#### ACTIVITY
For the data below, please report each line where the word "year" is found.

#### Page-level text extractions
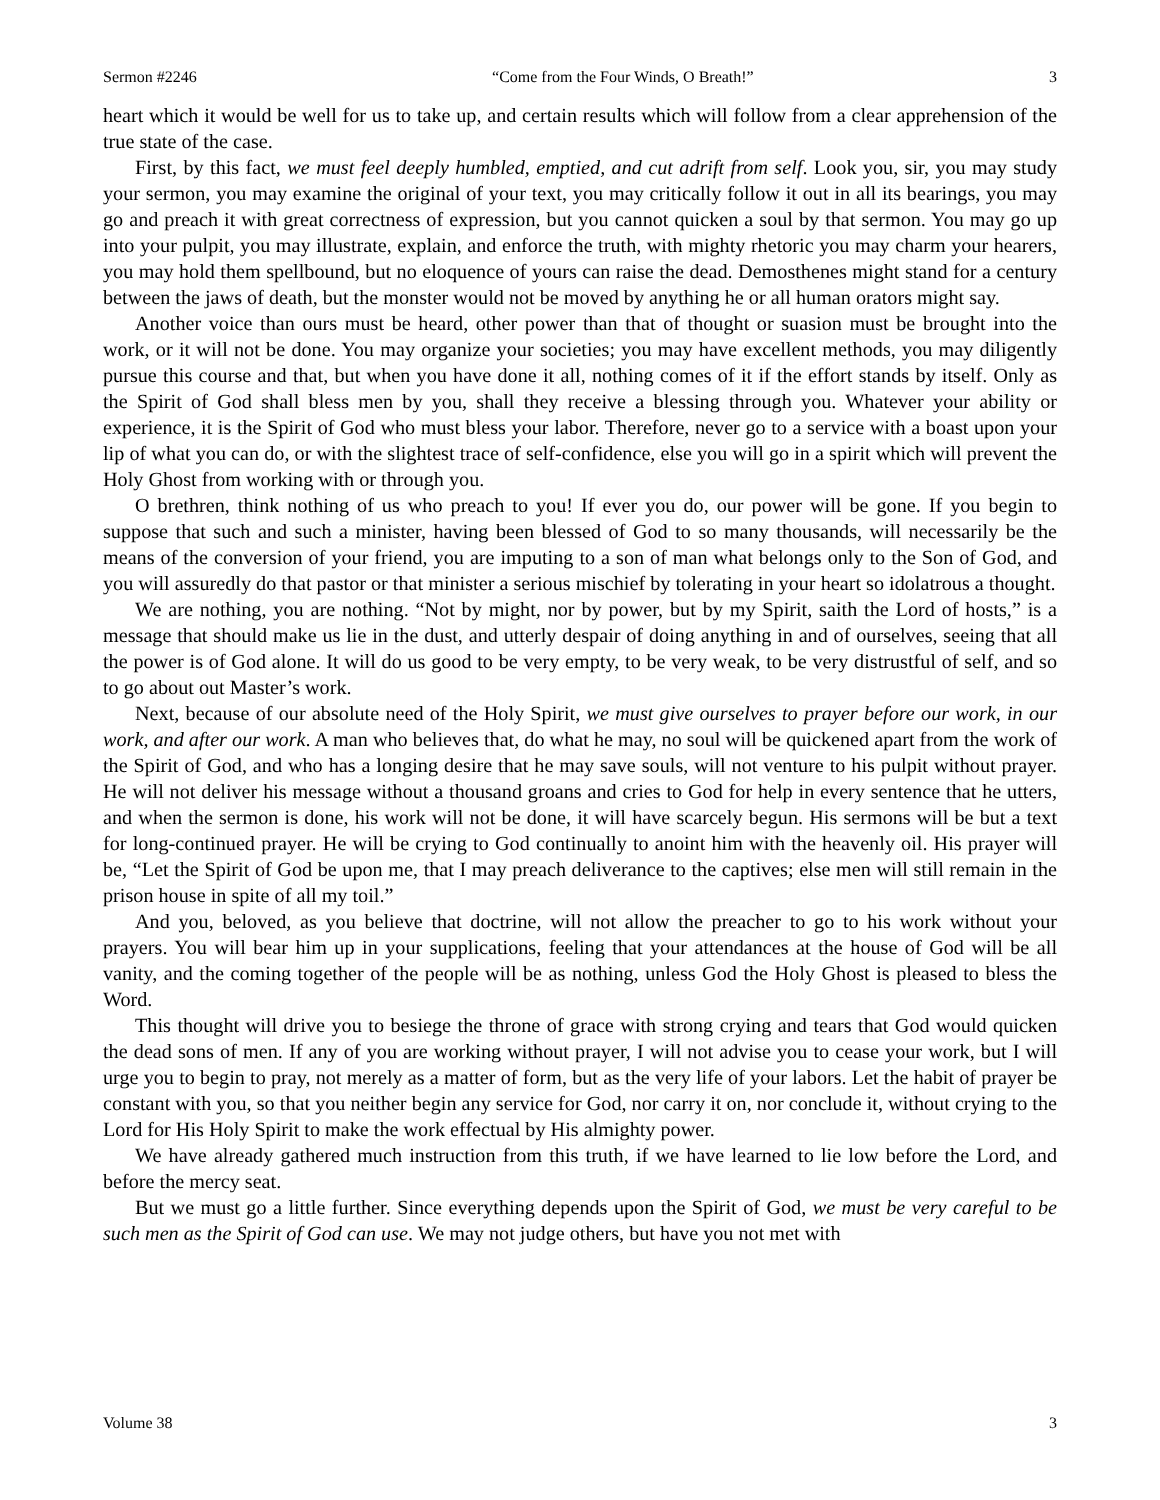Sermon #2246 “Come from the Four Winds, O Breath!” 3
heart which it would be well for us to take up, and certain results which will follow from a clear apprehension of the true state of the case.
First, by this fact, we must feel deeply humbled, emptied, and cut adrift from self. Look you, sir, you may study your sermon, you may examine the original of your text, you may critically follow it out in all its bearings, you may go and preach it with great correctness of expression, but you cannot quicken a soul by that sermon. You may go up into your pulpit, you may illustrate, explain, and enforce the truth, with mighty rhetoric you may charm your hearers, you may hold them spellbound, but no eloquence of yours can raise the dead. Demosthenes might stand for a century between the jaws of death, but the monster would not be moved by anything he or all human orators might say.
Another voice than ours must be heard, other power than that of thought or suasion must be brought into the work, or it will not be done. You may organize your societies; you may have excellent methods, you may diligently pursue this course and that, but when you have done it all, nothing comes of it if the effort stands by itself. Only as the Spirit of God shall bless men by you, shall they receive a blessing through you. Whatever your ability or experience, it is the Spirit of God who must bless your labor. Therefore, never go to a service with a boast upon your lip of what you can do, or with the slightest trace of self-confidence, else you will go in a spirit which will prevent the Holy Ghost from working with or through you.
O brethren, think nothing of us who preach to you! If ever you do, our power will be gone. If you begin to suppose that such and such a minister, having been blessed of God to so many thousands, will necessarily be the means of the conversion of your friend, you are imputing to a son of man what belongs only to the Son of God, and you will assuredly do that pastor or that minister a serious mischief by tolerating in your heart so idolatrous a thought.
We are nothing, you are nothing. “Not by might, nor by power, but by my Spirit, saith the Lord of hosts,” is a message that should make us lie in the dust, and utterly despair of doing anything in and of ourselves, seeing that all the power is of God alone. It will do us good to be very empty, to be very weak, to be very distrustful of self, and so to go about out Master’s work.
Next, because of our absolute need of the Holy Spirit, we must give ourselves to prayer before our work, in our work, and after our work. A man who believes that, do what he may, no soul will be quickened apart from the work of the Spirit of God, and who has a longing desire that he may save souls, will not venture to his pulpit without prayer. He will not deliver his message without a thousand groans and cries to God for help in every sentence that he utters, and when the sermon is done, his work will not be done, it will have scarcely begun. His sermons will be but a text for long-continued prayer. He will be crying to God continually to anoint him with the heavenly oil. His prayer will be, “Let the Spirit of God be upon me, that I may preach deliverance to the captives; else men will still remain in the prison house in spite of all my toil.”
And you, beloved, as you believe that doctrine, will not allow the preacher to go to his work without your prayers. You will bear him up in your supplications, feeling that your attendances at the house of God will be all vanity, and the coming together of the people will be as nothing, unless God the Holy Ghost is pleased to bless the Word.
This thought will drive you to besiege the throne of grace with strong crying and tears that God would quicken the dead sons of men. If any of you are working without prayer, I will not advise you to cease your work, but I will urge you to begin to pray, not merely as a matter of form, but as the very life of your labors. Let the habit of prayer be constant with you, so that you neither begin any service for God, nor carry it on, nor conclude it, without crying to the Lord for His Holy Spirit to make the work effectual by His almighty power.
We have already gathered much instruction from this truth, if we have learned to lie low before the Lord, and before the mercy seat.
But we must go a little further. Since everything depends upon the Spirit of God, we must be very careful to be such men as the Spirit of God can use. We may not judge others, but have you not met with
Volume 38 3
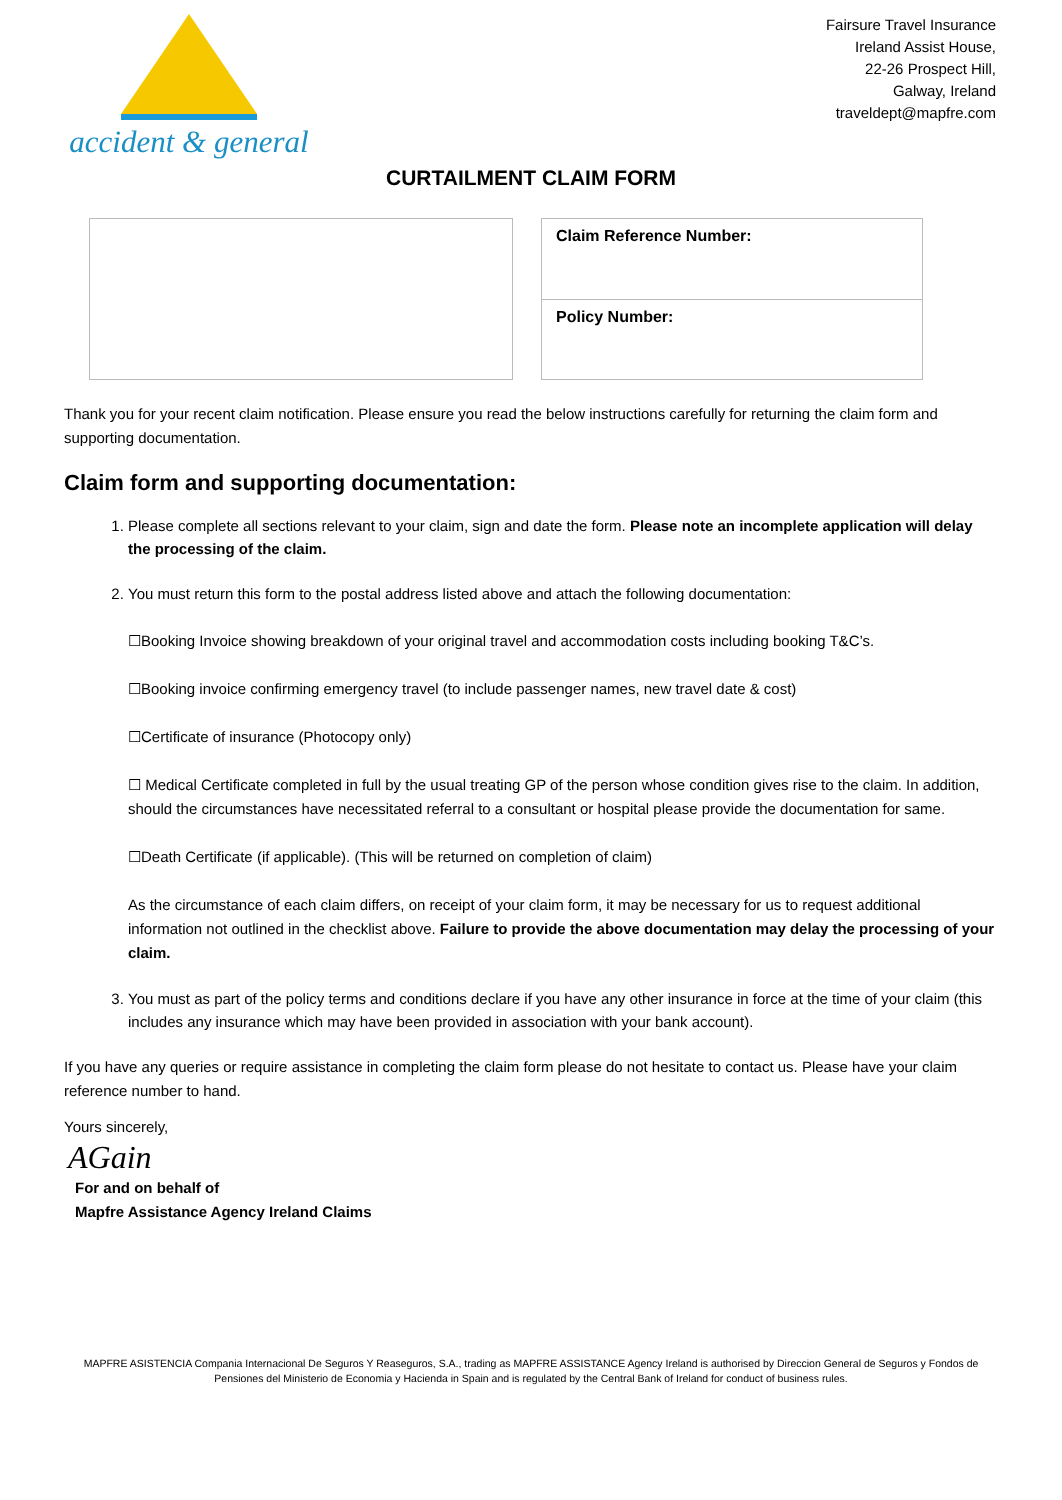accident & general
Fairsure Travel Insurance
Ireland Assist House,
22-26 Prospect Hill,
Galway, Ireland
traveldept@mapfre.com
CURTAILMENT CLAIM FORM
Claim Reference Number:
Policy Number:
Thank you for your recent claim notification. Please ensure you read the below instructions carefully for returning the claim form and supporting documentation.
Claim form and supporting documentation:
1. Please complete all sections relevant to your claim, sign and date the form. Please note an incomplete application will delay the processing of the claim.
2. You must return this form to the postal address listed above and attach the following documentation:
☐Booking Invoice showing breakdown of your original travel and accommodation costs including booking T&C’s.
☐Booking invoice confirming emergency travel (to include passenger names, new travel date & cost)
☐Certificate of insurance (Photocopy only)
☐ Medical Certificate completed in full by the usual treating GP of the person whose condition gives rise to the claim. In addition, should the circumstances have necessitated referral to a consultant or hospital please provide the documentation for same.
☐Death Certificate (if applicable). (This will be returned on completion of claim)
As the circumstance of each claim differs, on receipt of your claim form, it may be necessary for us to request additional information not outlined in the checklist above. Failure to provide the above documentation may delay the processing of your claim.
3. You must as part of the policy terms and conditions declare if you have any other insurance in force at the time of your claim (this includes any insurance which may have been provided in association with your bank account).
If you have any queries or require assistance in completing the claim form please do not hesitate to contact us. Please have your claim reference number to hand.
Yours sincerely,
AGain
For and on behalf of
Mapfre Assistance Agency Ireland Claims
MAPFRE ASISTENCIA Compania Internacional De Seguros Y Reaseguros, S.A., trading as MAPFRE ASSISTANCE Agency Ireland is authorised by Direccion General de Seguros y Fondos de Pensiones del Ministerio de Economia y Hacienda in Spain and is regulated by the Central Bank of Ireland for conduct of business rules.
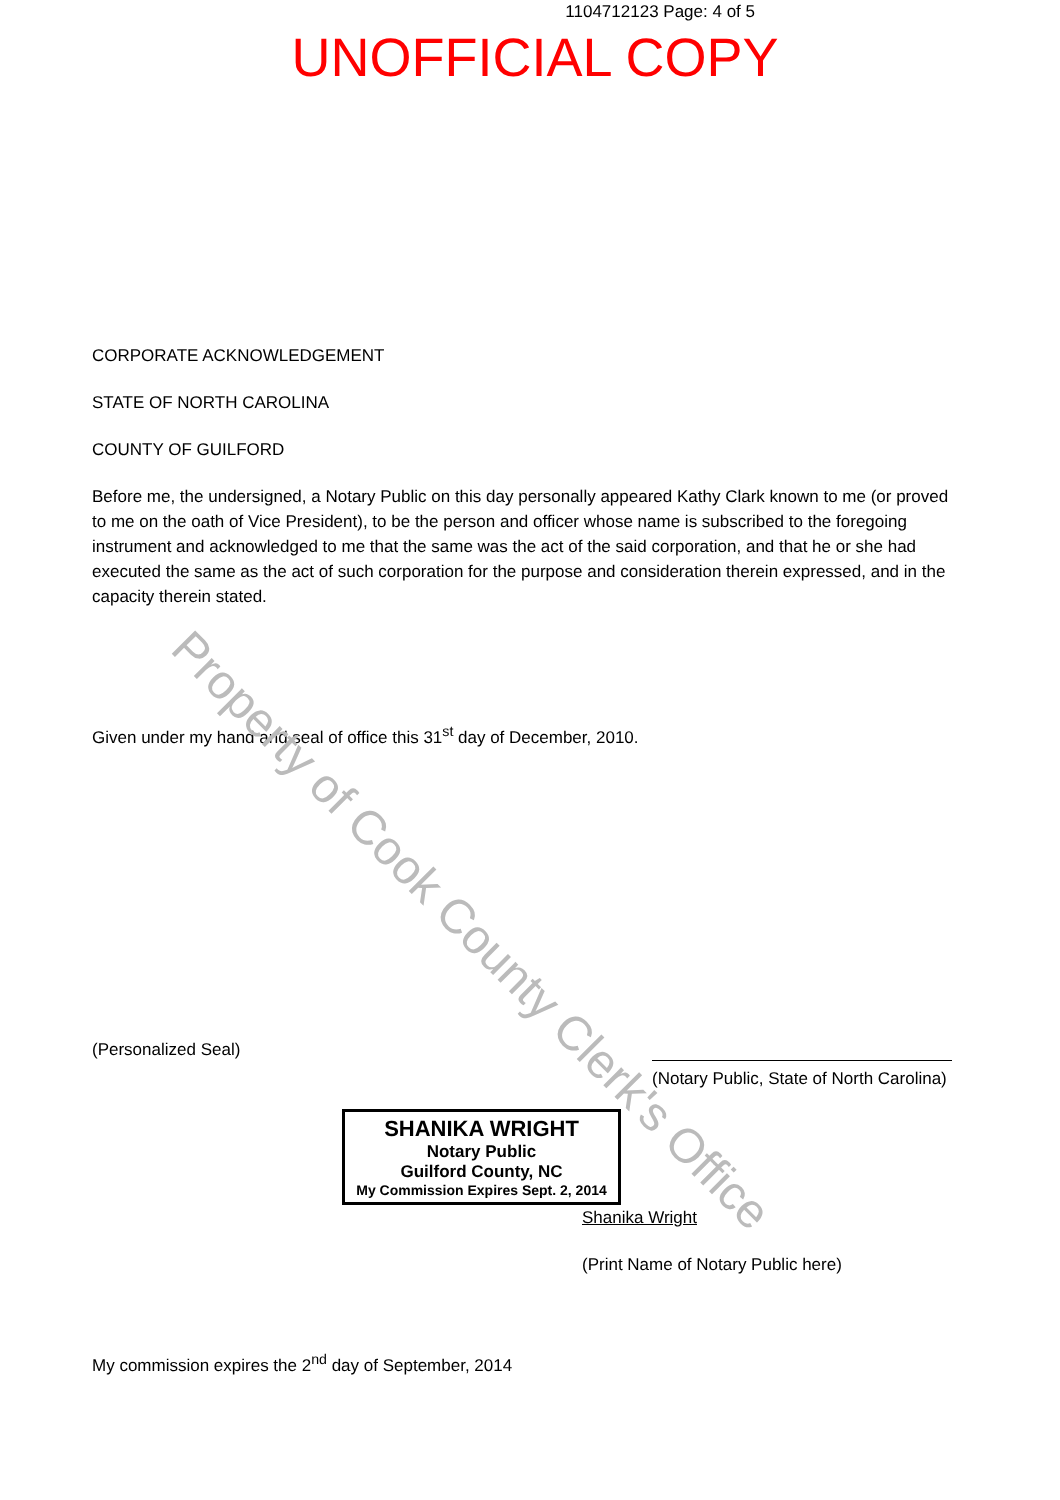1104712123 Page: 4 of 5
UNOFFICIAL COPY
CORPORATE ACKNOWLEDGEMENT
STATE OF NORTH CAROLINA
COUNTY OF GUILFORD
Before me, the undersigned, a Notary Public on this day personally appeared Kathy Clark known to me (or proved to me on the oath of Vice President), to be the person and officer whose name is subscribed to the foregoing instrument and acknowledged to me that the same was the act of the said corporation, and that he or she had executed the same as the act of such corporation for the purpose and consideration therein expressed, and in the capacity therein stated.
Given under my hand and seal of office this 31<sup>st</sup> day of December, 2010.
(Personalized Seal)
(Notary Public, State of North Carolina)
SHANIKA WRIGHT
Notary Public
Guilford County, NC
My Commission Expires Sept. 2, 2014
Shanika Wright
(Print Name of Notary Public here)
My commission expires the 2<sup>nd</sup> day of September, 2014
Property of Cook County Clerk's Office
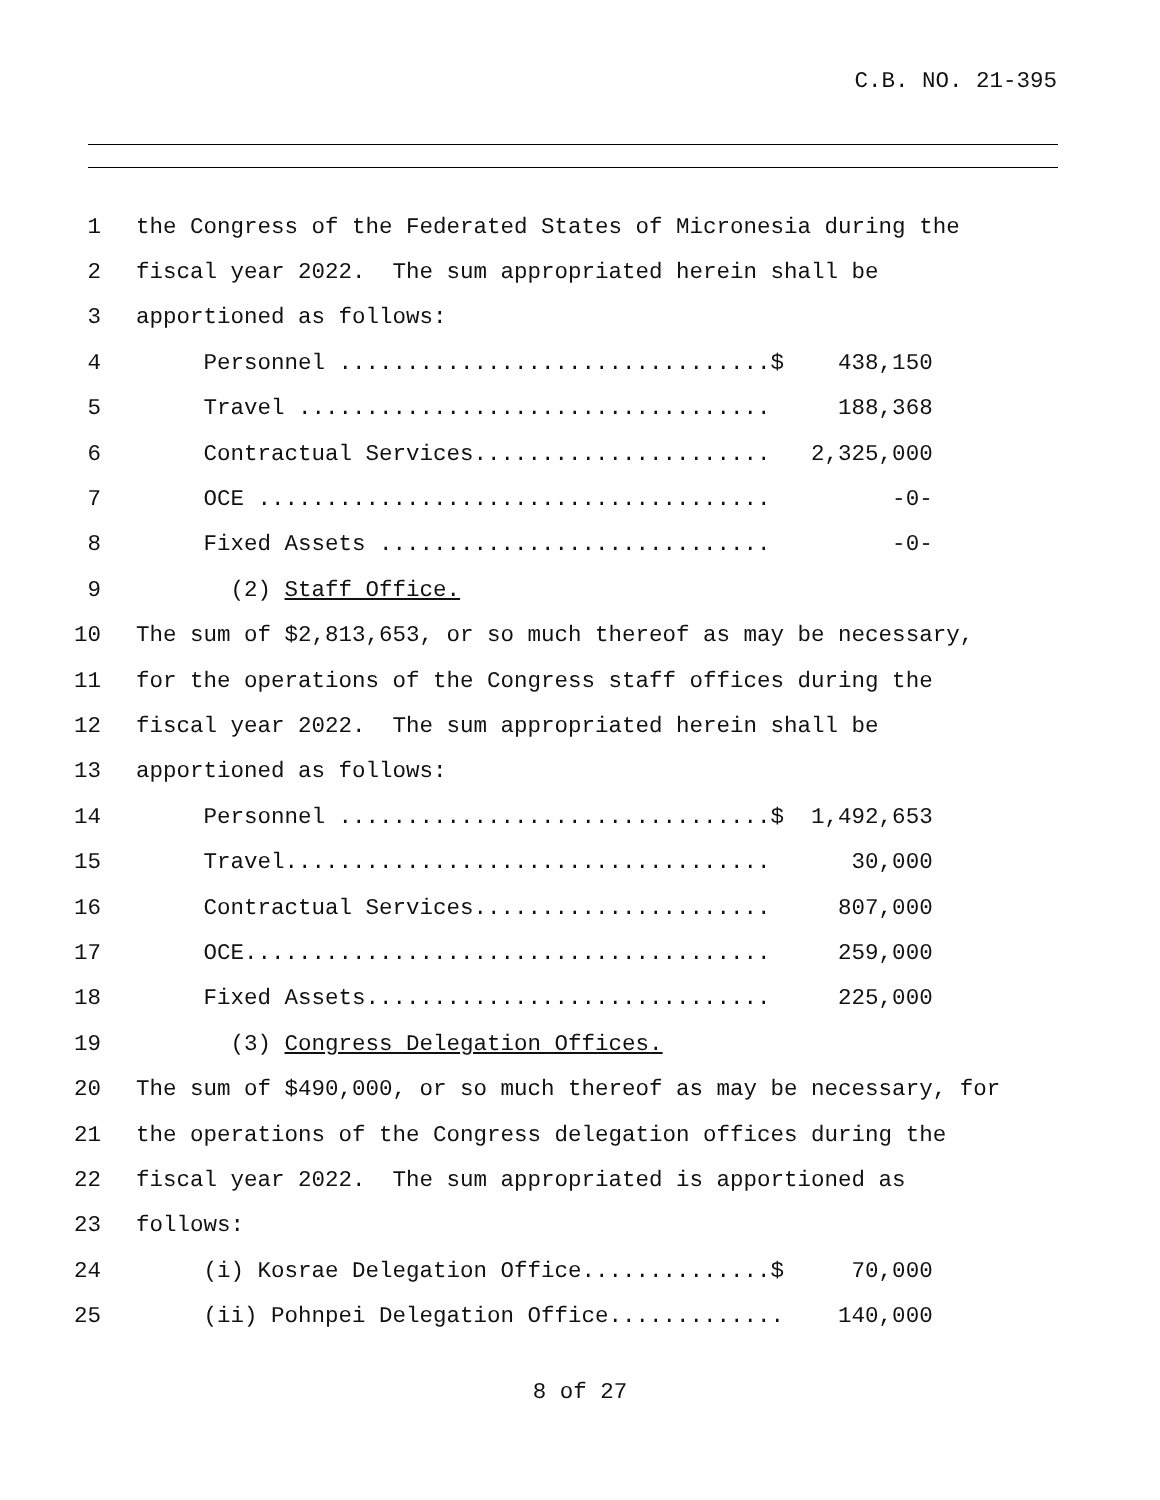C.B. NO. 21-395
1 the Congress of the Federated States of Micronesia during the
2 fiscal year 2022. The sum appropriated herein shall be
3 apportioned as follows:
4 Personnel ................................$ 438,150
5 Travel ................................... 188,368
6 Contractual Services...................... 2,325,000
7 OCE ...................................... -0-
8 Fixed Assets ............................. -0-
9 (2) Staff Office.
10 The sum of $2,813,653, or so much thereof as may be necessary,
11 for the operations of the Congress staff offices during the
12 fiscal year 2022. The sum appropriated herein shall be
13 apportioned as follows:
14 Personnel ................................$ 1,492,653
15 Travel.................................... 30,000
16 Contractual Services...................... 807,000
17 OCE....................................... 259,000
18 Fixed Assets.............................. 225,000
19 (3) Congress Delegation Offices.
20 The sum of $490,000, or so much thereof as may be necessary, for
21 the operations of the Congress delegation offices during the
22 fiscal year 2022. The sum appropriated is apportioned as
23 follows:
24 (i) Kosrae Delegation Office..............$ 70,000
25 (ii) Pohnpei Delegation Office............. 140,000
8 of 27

#### RESULT
2 fiscal year 2022. The sum appropriated herein shall be
12 fiscal year 2022. The sum appropriated herein shall be
22 fiscal year 2022. The sum appropriated is apportioned as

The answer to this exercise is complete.